The Russian Northern Fleet has been very active lately, in addition to the usual landing drills close to the fleets home ports in the Kola peninsula, the fleet has been roaming the Russian northern coast with a landing squadron that carries a mix of marines and Arctic brigade specialists from the Alakurtti military base.

This unit has now made a landing drill at the remote island of Kotelny that sits between the Laptev Sea and the East Siberian Sea. The squadrons last supply point, where the crews and troops were allowed to rest and refit was in Dudinka. The distance from Dudinka to Kotelny is roughly 2000 km. This distance corresponds closely to the distance between the fleets home base in Kola and Iceland. The geography and the size of the islands are also very similar.

From Dudinka to the Kotelny

It is very important to test these kind of long distance naval operations in advance as the troops and the vehicles on board, must remain combat worthy all the way to the target. And the seas up north can be extremely demanding.

Iceland is one of the few nations in the world without an army. Iceland only has an approximately 200 men strong coast guard and a 230 men strong force for peacekeeping purposes. Due to the extremely strategic location of the island nation, USA has been guaranteeing its freedom and Iceland is a NATO member.

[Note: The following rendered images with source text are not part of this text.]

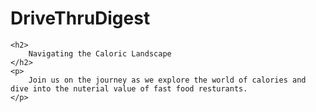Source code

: <div class='header'>
	<h1>
		DriveThruDigest 
	</h1>
	
	<h2>
		Navigating the Caloric Landscape
	</h2>
	<p>
		Join us on the journey as we explore the world of calories and dive into the nuterial value of fast food resturants.
	</p>
</div>	
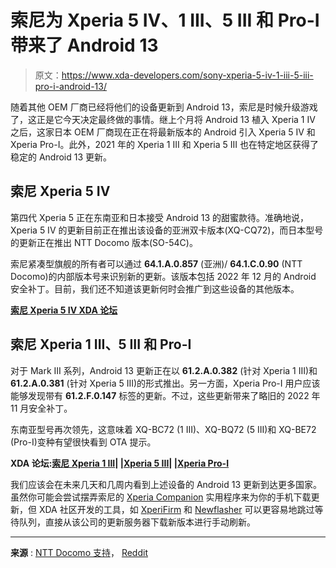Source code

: # 索尼为 Xperia 5 IV、1 III、5 III 和 Pro-I 带来了 Android 13

> 原文：<https://www.xda-developers.com/sony-xperia-5-iv-1-iii-5-iii-pro-i-android-13/>

随着其他 OEM 厂商已经将他们的设备更新到 Android 13，索尼是时候升级游戏了，这正是它今天决定最终做的事情。继上个月将 Android 13 植入 Xperia 1 IV 之后，这家日本 OEM 厂商现在正在将最新版本的 Android 引入 Xperia 5 IV 和 Xperia Pro-I。此外，2021 年的 Xperia 1 III 和 Xperia 5 III 也在特定地区获得了稳定的 Android 13 更新。

## 索尼 Xperia 5 IV

第四代 Xperia 5 正在东南亚和日本接受 Android 13 的甜蜜款待。准确地说，Xperia 5 IV 的更新目前正在推出该设备的亚洲双卡版本(XQ-CQ72)，而日本型号的更新正在推出 NTT Docomo 版本(SO-54C)。

索尼紧凑型旗舰的所有者可以通过 **64.1.A.0.857** (亚洲)/ **64.1.C.0.90** (NTT Docomo)的内部版本号来识别新的更新。该版本包括 2022 年 12 月的 Android 安全补丁。目前，我们还不知道该更新何时会推广到这些设备的其他版本。

**[索尼 Xperia 5 IV XDA 论坛](https://forum.xda-developers.com/f/sony-xperia-5-iv.12677/)**

## 索尼 Xperia 1 III、5 III 和 Pro-I

对于 Mark III 系列，Android 13 更新正在以 **61.2.A.0.382** (针对 Xperia 1 III)和 **61.2.A.0.381** (针对 Xperia 5 III)的形式推出。另一方面，Xperia Pro-I 用户应该能够发现带有 **61.2.F.0.147** 标签的更新。不过，这些更新带来了略旧的 2022 年 11 月安全补丁。

东南亚型号再次领先，这意味着 XQ-BC72 (1 III)、XQ-BQ72 (5 III)和 XQ-BE72 (Pro-I)变种有望很快看到 OTA 提示。

**XDA 论坛:[索尼 Xperia 1 III](https://forum.xda-developers.com/f/sony-xperia-1-iii.12227/)| |[Xperia 5 III](https://forum.xda-developers.com/f/sony-xperia-5-iii.12229/)| |[Xperia Pro-I](https://forum.xda-developers.com/f/sony-xperia-pro-i.12463/)**

我们应该会在未来几天和几周内看到上述设备的 Android 13 更新到达更多国家。虽然你可能会尝试摆弄索尼的 [Xperia Companion](https://www.sony.com/electronics/support/articles/00236877) 实用程序来为你的手机下载更新，但 XDA 社区开发的工具，如 [XperiFirm](https://forum.xda-developers.com/t/2834142/) 和 [Newflasher](https://forum.xda-developers.com/t/3619426/) 可以更容易地跳过等待队列，直接从该公司的更新服务器下载新版本进行手动刷新。

* * *

**来源** : [NTT Docomo 支持](https://www.docomo.ne.jp/support/product_update/so54c/)， [Reddit](https://www.reddit.com/r/SonyXperia/comments/zjs2to/comment/izwk7m6/)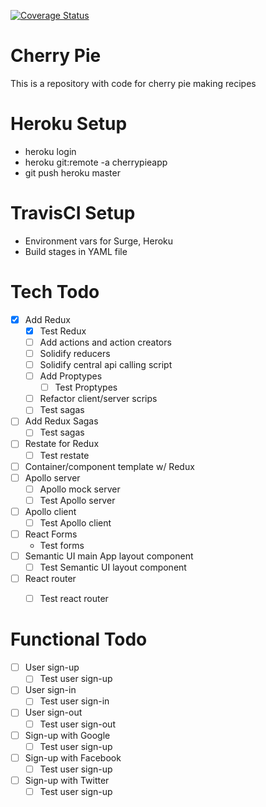 [![Coverage Status](https://coveralls.io/repos/github/gursesl/cherrypie/badge.svg)](https://coveralls.io/github/gursesl/cherrypie)

# Cherry Pie
This is a repository with code for cherry pie making recipes

Heroku Setup
==
- heroku login
- heroku git:remote -a cherrypieapp
- git push heroku master

TravisCI Setup
==
- Environment vars for Surge, Heroku
- Build stages in YAML file

Tech Todo
==
- [x] Add Redux
  - [x] Test Redux
  - [ ] Add actions and action creators
  - [ ] Solidify reducers
  - [ ] Solidify central api calling script
  - [ ] Add Proptypes
    - [ ] Test Proptypes
  - [ ] Refactor client/server scrips
  - [ ] Test sagas
- [ ] Add Redux Sagas
  - [ ] Test sagas
- [ ] Restate for Redux
  - [ ] Test restate
- [ ] Container/component template w/ Redux
- [ ] Apollo server
  - [ ] Apollo mock server
  - [ ] Test Apollo server
- [ ] Apollo client
  - [ ] Test Apollo client
- [ ] React Forms
  - Test forms
- [ ] Semantic UI main App layout component
  - [ ] Test Semantic UI layout component
- [ ] React router
  - [ ] Test react router


Functional Todo
==
- [ ] User sign-up
  - [ ] Test user sign-up
- [ ] User sign-in
  - [ ] Test user sign-in
- [ ] User sign-out
  - [ ] Test user sign-out
- [ ] Sign-up with Google
  - [ ] Test user sign-up
- [ ] Sign-up with Facebook
  - [ ] Test user sign-up
- [ ] Sign-up with Twitter
  - [ ] Test user sign-up
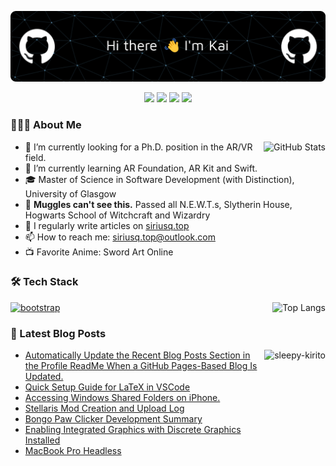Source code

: ![Header](./github-header-image.png)

<p align="center">
  <a href="./CN-README.md"><img src="https://img.shields.io/badge/%E7%AE%80%E4%BD%93%E4%B8%AD%E6%96%87_CN_README-4285F4?style=for-the-badge&logo=googletranslate&logoColor=ffffff"/></a>
  <a href="https://siriusq.top/en/"><img src="https://img.shields.io/badge/Blog%3A_siriusq.top/en/-333333?style=for-the-badge&logo=hexo"/></a>
  <a href="https://leetcode.com/Siriusq/"><img src="https://img.shields.io/badge/LeetCode-FFA116?style=for-the-badge&logo=leetcode&logoColor=ffffff"/></a>
  <a href="mailto:siriusq.top@outlook.com"><img src="https://img.shields.io/badge/EMail_siriusq.top%40outlook.com-0078D4?style=for-the-badge&logo=microsoftoutlook"/></a>
</p>

### 👨🏻‍💻 About Me
<img 
  src="https://github-readme-stats.vercel.app/api?username=Siriusq&show_icons=true&count_private=true&theme=transparent" 
  alt="GitHub Stats" align="right" />

- 🔭 I’m currently looking for a Ph.D. position in the AR/VR field.
- 🌱 I’m currently learning AR Foundation, AR Kit and Swift.
- 🎓 Master of Science in Software Development (with Distinction), University of Glasgow
- 🔮 **Muggles can't see this.** Passed all N.E.W.T.s, Slytherin House, Hogwarts School of Witchcraft and Wizardry
- 📝 I regularly write articles on [siriusq.top](siriusq.top/en)
- 📫 How to reach me: siriusq.top@outlook.com
- 📺 Favorite Anime: Sword Art Online



### 🛠 Tech Stack
<img 
  src="https://github-readme-stats.vercel.app/api/top-langs/?username=Siriusq&layout=compact&theme=transparent" 
  alt="Top Langs" align="right" />

<p align="left"> 
  <a href="https://github.com/tandpfun/skill-icons" target="_blank" rel="noreferrer"> 
    <img src="https://skillicons.dev/icons?i=c,cs,css,html,java,js,latex,md,py,bootstrap,django,dotnet,eclipse,git,idea,nginx,postgres,powershell,sqlite,unity,visualstudio,vscode,autocad,ai,ps,pr,sketchup&theme=dark&perline=9" alt="bootstrap"/> 
  </a>
</p>



### 📝 Latest Blog Posts
<img 
  src="./sleepy-kirito.gif" 
  alt="sleepy-kirito" align="right" height="160px" />

<!-- Start_Position -->
- [Automatically Update the Recent Blog Posts Section in the Profile ReadMe When a GitHub Pages-Based Blog Is Updated.](https://siriusq.top/en/auto-update-profile-latest-blog-posts.html)
- [Quick Setup Guide for LaTeX in VSCode](https://siriusq.top/en/latex-vscode-quick-config.html)
- [Accessing Windows Shared Folders on iPhone.](https://siriusq.top/en/ios-windows-file-share.html)
- [Stellaris Mod Creation and Upload Log](https://siriusq.top/en/stellaris-mod.html)
- [Bongo Paw Clicker Development Summary](https://siriusq.top/en/bongo-paw-blicker.html)
- [Enabling Integrated Graphics with Discrete Graphics Installed](https://siriusq.top/en/turn-on-igpu.html)
- [MacBook Pro Headless](https://siriusq.top/en/macbook-pro-headless.html)
<!-- End_Position -->
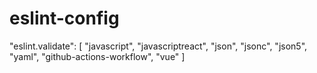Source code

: # eslint-config


"eslint.validate": [
	"javascript",
	"javascriptreact",
	"json",
	"jsonc",
	"json5",
	"yaml",
	"github-actions-workflow",
	"vue"
]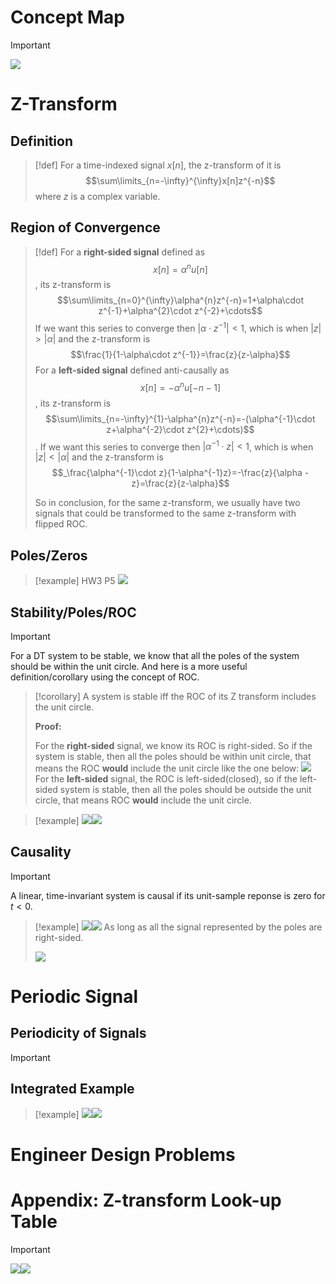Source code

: # Concept Map
> [!important]
> ![](Z-Transform.assets/image-20240704175302910.png)




# Z-Transform
## Definition
> [!def]
> For a time-indexed signal $x[n]$, the z-transform of it is $$\sum\limits_{n=-\infty}^{\infty}x[n]z^{-n}$$ where $z$ is a complex variable.



## Region of Convergence
> [!def]
> For a **right-sided signal** defined as $$x[n]=\alpha^{n}u[n]$$, its z-transform is $$\sum\limits_{n=0}^{\infty}\alpha^{n}z^{-n}=1+\alpha\cdot z^{-1}+\alpha^{2}\cdot z^{-2}+\cdots$$ If we want this series to converge then $|\alpha\cdot z^{-1}|<1$, which is when $|z|>|\alpha|$ and the z-transform is $$\frac{1}{1-\alpha\cdot z^{-1}}=\frac{z}{z-\alpha}$$
> For a **left-sided signal** defined anti-causally as $$x[n]=-\alpha^{n}u[-n-1]$$, its z-transform is $$\sum\limits_{n=-\infty}^{1}-\alpha^{n}z^{-n}=-(\alpha^{-1}\cdot z+\alpha^{-2}\cdot z^{2}+\cdots)$$. If we want this series to converge then $|\alpha^{-1}\cdot z|<1$, which is when $|z|<|\alpha|$ and the z-transform is $$_\frac{\alpha^{-1}\cdot z}{1-\alpha^{-1}z}=-\frac{z}{\alpha - z}=\frac{z}{z-\alpha}$$
> 
> So in conclusion, for the same z-transform, we usually have two signals that could be transformed to the same z-transform with flipped ROC.




## Poles/Zeros
> [!example] HW3 P5
> ![](System_Representations.assets/image-20240710163204923.png)






## Stability/Poles/ROC
> [!important]
> For a DT system to be stable, we know that all the poles of the system should be within the unit circle. And here is a more useful definition/corollary using the concept of ROC.
> 

> [!corollary] 
> A system is stable iff the ROC of its Z transform includes the unit circle.
> 
> **Proof:**
> 
> For the **right-sided** signal, we know its ROC is right-sided. So if the system is stable, then all the poles should be within unit circle, that means the ROC **would** include the unit circle like the one below:
> ![](Z-Transform.assets/image-20240710170430419.png)
> For the **left-sided** signal, the ROC is left-sided(closed), so if the left-sided system is stable, then all the poles should be outside the unit circle, that means ROC **would** include the unit circle.

> [!example]
> ![](Z-Transform.assets/image-20240710171224071.png)![](Z-Transform.assets/image-20240710171231985.png)


## Causality
> [!important]
> A linear, time-invariant system is causal if its unit-sample reponse is zero for $t<0$.

> [!example]
> ![](Z-Transform.assets/image-20240710172239210.png)![](Z-Transform.assets/image-20240710172245371.png)
> As long as all the signal represented by the poles are right-sided.
> 
> ![](Z-Transform.assets/image-20240710172601379.png)


# Periodic Signal
## Periodicity of Signals
> [!important]
> 



## Integrated Example
> [!example]
> ![](Z-Transform.assets/image-20240710173944863.png)![](Z-Transform.assets/image-20240710173950951.png)


# Engineer Design Problems






# Appendix: Z-transform Look-up Table
> [!important]
> ![](Z-Transform.assets/image-20240710173711376.png)![](Z-Transform.assets/image-20240710173657082.png)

Other NATO members and even some neutral countries like Finland have lent aircraft's and personnel to help police the Icelandic airspace.

OPV Thor, the biggest vessel of the Iceland Coast Guard

Without an effective navy Iceland isn’t equipped to stop a Russian landing force and without an army it has no change to repel an amphibious landing by the Russian marines. A dug in Marine brigade with support from the Arctic brigade and it’s modern anti-aircraft missile units a Russian foothold in the island would be a real challenge to the NATO forces available.


As we can see the Cold War hot-spots haven’t all vanished. The GIUK gap from Greenland via Iceland to United Kingdom is still included in the Russian military training curriculum. NATO has also been sending more and more vessels and aircraft to patrol the northern waters.